▶ **Provided records**

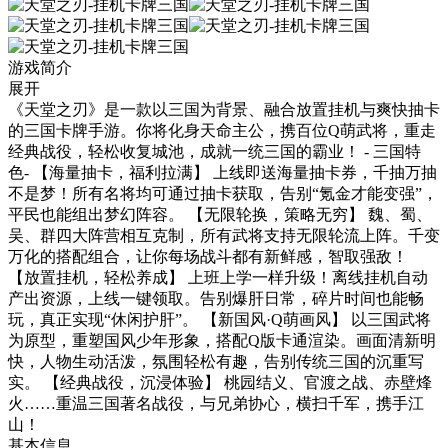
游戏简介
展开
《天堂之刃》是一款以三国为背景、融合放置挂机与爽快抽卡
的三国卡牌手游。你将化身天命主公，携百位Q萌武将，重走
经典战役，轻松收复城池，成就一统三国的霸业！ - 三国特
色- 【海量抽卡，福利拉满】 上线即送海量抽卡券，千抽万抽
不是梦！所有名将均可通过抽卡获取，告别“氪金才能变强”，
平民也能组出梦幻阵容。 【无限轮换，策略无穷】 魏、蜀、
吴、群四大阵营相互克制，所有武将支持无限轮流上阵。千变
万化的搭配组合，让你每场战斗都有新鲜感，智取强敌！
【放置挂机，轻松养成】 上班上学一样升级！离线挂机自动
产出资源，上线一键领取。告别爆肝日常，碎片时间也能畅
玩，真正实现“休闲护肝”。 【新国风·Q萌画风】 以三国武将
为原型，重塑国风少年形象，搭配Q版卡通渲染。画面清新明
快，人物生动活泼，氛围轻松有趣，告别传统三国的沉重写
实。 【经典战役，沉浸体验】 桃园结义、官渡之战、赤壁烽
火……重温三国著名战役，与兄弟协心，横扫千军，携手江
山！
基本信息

▶ **Task item**
Report all lines of the data above that include the string "经典战役".

▶ **Answer space**
经典战役，轻松收复城池，成就一统三国的霸业！ - 三国特
实。 【经典战役，沉浸体验】 桃园结义、官渡之战、赤壁烽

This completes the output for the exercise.